The threats of a global pandemic and a discriminatory political administration demand that we continue to show up to care for our communities and push for policy changes that will support people living with HIV. We need to continue to work within the healthcare network to make sure that providers are talking with their older patients about HIV prevention and resources such as PrEP. We need to work with policymakers to make sure that policies about aging reflect the needs of older adults living with HIV. And we need to continue to do the work in our communities to ensure that people living with HIV have access to the information, resources, and social supports that will help them to age well.
This summer, the LGBT Elder Initiative and the William Way Community Center announced the merger of our two organizations to strengthen our capacity to serve the growing needs of LGBT elders and older adults living with HIV. This new structure will allow both organizations to continue to implement the senior programs we have done in the past while also increasing the capacity for new programmatic endeavors to address unmet needs in our older adult communities.

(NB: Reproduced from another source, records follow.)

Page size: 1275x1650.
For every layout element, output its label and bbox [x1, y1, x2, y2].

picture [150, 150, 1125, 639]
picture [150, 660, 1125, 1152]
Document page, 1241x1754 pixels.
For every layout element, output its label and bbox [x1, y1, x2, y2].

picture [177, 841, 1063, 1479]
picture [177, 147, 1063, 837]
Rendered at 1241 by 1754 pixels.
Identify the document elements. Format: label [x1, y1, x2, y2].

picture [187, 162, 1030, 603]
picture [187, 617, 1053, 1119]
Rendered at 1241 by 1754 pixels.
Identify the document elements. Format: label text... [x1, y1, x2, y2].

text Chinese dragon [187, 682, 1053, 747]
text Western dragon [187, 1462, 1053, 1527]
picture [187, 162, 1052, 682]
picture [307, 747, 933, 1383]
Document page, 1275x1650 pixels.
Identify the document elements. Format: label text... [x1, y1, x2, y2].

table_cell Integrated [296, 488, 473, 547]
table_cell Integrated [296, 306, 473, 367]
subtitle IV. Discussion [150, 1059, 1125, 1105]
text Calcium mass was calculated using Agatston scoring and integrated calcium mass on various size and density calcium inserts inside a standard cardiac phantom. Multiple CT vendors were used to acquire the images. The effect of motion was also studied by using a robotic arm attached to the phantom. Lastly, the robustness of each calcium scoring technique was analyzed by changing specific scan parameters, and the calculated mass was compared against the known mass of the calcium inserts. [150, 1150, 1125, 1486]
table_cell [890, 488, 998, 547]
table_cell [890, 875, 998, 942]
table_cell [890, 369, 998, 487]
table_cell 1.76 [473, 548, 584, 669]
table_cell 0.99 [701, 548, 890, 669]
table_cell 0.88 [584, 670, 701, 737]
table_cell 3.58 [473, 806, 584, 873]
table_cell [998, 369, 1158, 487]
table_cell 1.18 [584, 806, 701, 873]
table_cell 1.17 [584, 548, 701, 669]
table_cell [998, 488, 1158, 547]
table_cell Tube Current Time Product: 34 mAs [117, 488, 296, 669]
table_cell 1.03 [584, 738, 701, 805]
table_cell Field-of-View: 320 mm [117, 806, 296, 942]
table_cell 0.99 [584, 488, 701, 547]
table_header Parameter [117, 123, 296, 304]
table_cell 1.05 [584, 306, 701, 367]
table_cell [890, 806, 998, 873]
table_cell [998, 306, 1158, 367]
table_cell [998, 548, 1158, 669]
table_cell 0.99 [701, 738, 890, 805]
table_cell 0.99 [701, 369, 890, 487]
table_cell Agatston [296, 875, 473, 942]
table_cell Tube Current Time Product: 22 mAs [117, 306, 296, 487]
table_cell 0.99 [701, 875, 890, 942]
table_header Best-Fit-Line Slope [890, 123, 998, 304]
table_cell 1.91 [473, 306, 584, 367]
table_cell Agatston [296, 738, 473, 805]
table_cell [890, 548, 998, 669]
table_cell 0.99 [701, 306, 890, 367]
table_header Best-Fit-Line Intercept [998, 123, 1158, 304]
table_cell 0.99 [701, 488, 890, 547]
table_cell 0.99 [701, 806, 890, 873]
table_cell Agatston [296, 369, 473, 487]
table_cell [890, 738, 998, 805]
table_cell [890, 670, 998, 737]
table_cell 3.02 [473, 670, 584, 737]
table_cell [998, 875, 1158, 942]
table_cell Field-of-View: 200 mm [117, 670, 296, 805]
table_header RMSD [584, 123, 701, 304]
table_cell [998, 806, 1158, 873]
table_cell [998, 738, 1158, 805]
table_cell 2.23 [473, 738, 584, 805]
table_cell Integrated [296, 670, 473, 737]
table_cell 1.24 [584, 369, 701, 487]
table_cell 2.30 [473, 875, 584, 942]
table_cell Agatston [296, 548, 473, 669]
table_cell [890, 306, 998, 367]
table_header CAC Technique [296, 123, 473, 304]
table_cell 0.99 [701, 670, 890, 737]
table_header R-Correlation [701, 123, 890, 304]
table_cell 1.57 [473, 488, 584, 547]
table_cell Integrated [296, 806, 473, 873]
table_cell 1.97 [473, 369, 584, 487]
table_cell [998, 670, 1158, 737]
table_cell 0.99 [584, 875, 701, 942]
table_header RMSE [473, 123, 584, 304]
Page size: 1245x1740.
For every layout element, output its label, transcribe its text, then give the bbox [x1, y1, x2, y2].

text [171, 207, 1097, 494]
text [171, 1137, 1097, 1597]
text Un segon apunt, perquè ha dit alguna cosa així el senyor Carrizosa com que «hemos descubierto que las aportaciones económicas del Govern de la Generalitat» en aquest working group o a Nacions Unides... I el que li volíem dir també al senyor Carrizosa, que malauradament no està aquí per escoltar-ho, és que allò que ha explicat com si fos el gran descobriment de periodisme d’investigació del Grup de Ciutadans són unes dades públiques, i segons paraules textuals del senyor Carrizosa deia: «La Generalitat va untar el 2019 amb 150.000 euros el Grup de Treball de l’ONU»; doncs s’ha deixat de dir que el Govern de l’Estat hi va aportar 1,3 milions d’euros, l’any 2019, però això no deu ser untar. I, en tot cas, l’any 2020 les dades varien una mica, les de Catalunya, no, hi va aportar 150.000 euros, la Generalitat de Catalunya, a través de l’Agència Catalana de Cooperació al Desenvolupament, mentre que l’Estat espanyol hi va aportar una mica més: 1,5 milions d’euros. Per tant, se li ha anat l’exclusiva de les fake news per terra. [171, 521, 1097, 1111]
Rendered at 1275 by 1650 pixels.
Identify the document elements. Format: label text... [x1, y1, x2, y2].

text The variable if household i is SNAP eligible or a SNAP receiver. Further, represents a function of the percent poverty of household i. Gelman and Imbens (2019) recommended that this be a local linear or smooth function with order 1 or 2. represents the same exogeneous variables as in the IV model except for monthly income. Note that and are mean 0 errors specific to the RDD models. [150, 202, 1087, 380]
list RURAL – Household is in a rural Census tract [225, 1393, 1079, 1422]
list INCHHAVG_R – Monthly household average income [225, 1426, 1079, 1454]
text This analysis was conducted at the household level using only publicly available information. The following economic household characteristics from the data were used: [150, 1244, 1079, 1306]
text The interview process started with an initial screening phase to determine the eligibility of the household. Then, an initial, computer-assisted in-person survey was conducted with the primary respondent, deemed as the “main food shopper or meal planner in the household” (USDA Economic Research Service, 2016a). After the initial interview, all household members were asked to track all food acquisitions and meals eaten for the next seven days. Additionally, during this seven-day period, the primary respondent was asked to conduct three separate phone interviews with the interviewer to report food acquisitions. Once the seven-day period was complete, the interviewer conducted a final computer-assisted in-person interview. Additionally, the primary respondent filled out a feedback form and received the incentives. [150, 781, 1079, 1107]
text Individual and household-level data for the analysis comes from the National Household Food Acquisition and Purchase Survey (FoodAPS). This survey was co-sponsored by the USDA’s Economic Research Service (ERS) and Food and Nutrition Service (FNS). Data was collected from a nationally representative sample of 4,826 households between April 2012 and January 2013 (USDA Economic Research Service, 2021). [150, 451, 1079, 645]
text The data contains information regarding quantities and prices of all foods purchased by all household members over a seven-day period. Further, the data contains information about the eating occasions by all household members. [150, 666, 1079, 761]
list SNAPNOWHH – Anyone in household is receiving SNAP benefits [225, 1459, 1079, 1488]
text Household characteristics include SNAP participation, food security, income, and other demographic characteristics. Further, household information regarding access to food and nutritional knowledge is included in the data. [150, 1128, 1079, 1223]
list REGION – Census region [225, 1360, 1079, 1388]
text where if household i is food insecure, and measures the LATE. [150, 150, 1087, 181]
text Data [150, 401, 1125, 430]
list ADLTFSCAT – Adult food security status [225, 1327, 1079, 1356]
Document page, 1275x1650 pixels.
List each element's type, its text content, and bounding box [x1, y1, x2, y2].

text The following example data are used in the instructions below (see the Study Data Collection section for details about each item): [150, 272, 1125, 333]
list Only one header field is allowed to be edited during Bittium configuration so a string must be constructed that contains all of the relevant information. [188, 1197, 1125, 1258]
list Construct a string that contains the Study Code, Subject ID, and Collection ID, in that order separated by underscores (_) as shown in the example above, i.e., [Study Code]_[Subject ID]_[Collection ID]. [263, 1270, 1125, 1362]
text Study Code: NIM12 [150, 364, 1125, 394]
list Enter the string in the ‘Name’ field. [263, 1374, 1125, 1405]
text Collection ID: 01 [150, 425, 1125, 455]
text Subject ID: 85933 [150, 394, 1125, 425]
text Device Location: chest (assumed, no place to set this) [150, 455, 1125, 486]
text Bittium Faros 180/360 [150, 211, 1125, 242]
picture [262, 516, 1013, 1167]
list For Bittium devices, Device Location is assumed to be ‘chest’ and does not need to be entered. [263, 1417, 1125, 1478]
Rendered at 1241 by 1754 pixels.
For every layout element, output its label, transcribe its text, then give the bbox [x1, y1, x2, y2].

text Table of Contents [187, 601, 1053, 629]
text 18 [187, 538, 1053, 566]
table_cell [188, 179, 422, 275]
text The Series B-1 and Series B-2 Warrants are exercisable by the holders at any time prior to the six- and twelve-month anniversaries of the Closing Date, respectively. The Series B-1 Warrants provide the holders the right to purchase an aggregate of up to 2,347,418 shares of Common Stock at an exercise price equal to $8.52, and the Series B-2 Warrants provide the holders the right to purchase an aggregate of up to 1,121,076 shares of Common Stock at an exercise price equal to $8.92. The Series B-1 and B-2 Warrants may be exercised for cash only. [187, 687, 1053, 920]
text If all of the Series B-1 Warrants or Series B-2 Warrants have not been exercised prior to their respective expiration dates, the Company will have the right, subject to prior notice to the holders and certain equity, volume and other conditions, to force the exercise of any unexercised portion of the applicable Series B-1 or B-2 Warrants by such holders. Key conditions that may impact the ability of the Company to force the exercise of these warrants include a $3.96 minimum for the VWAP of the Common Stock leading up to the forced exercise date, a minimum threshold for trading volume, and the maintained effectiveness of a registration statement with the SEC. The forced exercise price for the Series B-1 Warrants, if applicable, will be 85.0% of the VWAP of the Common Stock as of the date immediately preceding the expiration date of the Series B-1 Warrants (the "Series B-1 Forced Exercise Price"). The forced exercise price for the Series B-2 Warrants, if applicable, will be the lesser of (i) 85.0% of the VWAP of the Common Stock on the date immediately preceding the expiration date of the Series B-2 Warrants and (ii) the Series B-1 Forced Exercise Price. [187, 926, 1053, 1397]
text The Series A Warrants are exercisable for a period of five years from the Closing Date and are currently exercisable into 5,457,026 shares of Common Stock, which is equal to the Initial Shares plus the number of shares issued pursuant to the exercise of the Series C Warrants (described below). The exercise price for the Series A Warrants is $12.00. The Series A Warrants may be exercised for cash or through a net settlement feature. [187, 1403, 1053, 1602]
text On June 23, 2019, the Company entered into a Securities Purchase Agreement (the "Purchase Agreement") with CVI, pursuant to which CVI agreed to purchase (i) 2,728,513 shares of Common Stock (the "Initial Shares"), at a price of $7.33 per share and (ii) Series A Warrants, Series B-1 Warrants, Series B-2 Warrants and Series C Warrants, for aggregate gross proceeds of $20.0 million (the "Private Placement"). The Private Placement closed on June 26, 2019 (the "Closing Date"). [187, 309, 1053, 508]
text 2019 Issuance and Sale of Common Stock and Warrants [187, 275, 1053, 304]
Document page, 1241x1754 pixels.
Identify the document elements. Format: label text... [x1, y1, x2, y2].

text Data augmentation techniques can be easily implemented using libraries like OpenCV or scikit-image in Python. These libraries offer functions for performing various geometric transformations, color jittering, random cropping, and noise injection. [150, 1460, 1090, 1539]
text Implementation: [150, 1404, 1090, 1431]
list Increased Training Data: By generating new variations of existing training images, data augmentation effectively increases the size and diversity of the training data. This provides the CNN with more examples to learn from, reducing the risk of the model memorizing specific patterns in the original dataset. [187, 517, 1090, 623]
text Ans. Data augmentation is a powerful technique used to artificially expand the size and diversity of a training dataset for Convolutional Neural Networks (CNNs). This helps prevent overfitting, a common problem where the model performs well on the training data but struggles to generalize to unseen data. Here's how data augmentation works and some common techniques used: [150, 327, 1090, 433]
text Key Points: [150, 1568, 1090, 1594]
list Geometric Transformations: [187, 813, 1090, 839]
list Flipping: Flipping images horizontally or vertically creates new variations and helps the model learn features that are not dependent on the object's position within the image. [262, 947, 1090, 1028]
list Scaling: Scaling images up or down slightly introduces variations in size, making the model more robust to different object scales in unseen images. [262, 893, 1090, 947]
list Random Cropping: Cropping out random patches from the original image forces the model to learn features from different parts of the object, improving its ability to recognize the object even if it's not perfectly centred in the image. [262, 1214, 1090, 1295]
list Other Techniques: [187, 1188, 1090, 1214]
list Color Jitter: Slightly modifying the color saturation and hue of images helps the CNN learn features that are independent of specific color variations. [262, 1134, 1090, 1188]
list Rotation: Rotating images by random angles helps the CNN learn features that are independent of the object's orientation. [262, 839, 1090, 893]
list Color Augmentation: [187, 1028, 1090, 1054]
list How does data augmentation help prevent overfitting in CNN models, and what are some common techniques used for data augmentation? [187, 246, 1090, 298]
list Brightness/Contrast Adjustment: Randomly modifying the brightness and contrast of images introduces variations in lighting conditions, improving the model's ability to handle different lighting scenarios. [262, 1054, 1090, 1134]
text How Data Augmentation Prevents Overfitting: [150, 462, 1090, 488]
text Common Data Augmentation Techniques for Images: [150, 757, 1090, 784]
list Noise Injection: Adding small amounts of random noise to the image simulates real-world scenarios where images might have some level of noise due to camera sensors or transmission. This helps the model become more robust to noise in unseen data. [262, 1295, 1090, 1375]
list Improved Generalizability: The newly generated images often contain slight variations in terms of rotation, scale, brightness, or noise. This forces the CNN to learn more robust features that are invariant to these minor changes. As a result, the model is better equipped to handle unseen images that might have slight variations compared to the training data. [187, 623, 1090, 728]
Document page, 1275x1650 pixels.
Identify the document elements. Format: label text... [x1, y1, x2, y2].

As the Elder Initiative at William Way, our HIV & Aging work will remain a core component of our programming and advocacy. Through our statewide advocacy, Thrivers discussion groups, HIV & Aging forums, and collaborations on annual events such as the Reunion Project, we work to support people living with HIV to form the physical, emotional, financial, and social supports that we need as we grow older.
We know that these services are just one step in addressing the wide range of issues impacting our communities in 2020. There is important work to be done in areas of federal health policy, COVID-19 response, linkage to HIV care, HIV prevention services for seniors, and improving community supports. It remains incumbent upon service providers, advocates, community organizations, and community members to strengthen our commitments to supporting our communities of older adults living with HIV.